If you enjoy seeing “shooting stars,” then get ready! A pre-Christmas celestial fireworks display known as the Geminid Meteor Shower peaks December 13-14. Many astronomers consider the annual December Geminids to be the best shower of the year, surpassing even the famous Perseids of August.
Depending on how dark your location is, it should be possible to see as many as 60 to 120 “shooting stars” per hour for the duration of the night.
One of the nice things about the Geminids is that, unlike most meteor showers, they’re active in the evening, not just after midnight. The radiant—that spot in the sky where the meteors will appear to emanate—lies just below and to the right of the bright star Castor in the constellation Gemini (hence the name, “Geminids”). This meteor shower is caused by fragments of 3200 Phaethon.
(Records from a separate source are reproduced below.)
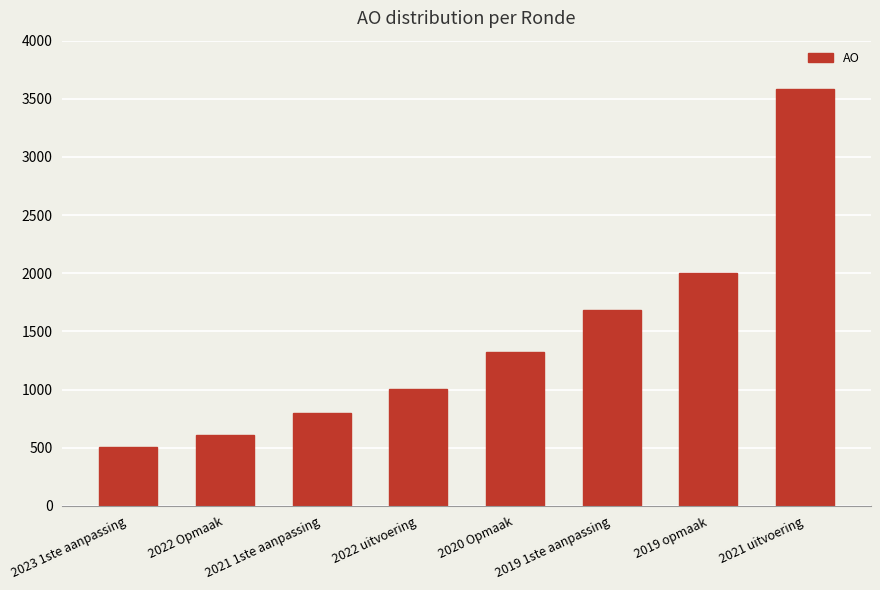

What is the difference between the maximum and second lowest values?

2971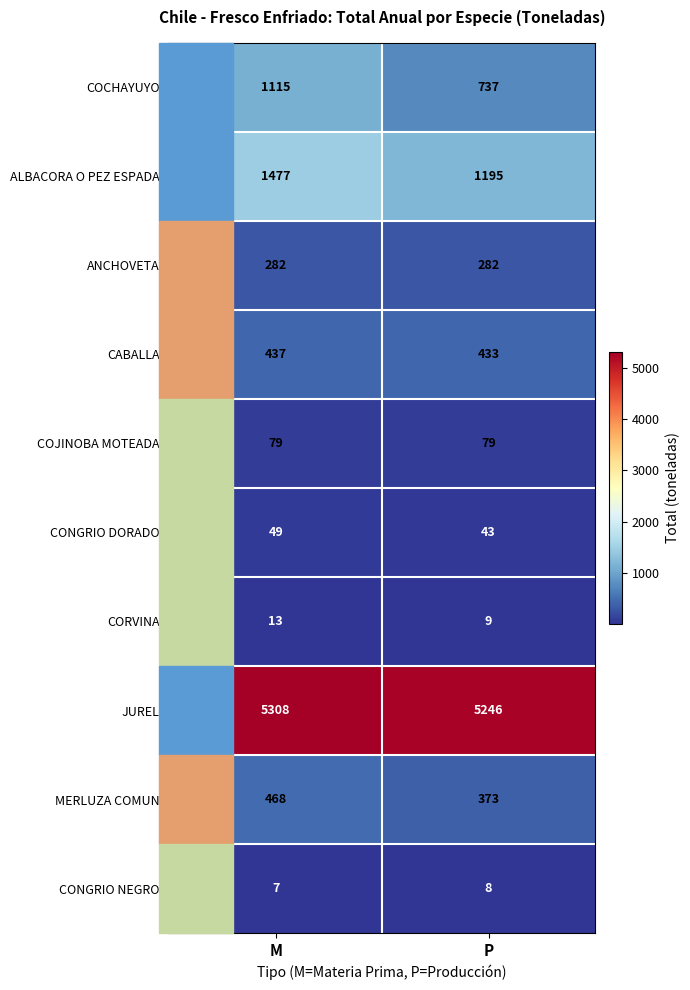

At M, list the series in order from largest to smallest.

JUREL, ALBACORA O PEZ ESPADA, COCHAYUYO, MERLUZA COMUN, CABALLA, ANCHOVETA, COJINOBA MOTEADA, CONGRIO DORADO, CORVINA, CONGRIO NEGRO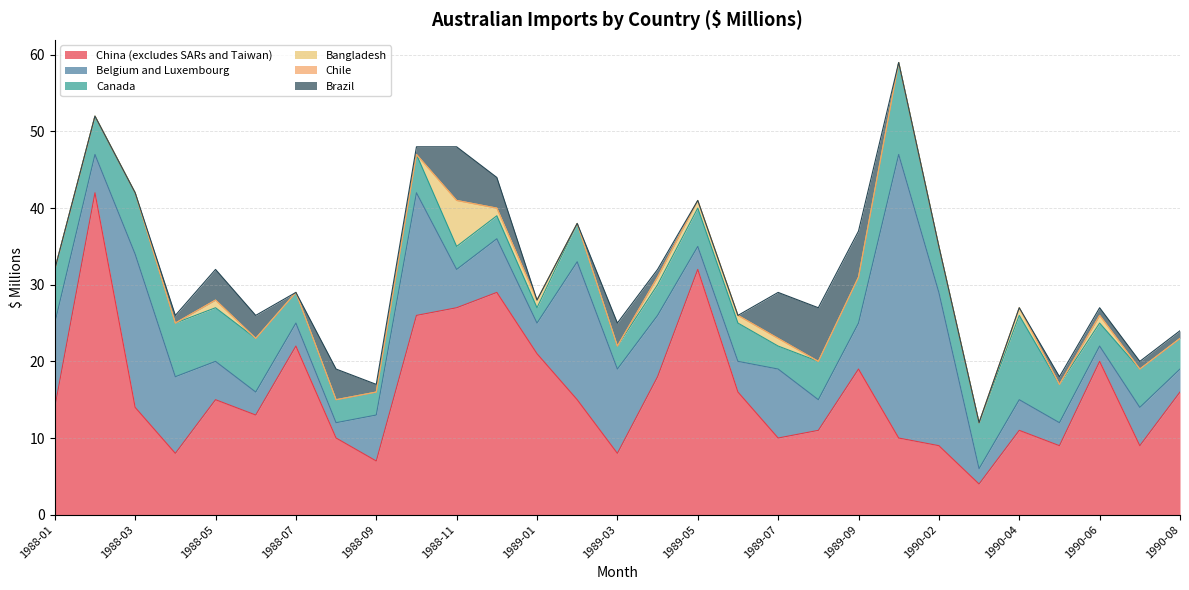

Where is the first local maximum for Canada?

1988-03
The asteroid has a debris trail that orbits around the Sun, and every year at this time, Earth runs into this dusty debris trail causing the “fireworks.”
What’s In Store for 2018?
The Geminids are due to reach maximum intensity late Thursday night (December 13th) into the predawn hours of Friday morning (December 14th), when up to 120 meteors per hour may be seen under dark sky conditions. Unfortunately, the light of the just-past first quarter Moon will hamper pre-midnight observations. In fact, the Moon will be a factor until it finally sets around 10:30 p.m. late Thursday evening.
How To Spot The Geminids
The very best time to watch for the Geminids comes around 2 a.m. when the constellation of Gemini—from where the meteors emanate—stands almost directly overhead. Small and rather faint meteors will likely dominate through Wednesday night. Then, during and after maximum, bright meteors and even occasional spectacular fireballs should appear. The shower should remain above one-quarter of its peak strength through Friday night, then pretty much disappear over the weekend.
But keep this in mind: at this time of year, meteor watching can be a long, cold business. You wait and you wait for meteors to appear. When they don’t appear right away, and if you’re cold and uncomfortable, you’re not going to be looking for meteors for very long!
The late Henry Neely, who for many years served as a lecturer at New York’s Hayden Planetarium, once had this to say about watching for the Geminids: “Take the advice of a man whose teeth have chattered on many a winter’s night: Wrap up much more warmly than you think is necessary!”
Hot cocoa or coffee can take the edge off the chill, as well as provide a slight stimulus. It’s even better if you can observe with friends. That way, you can keep each other awake, as well as cover more sky. Give your eyes time to dark-adapt before starting.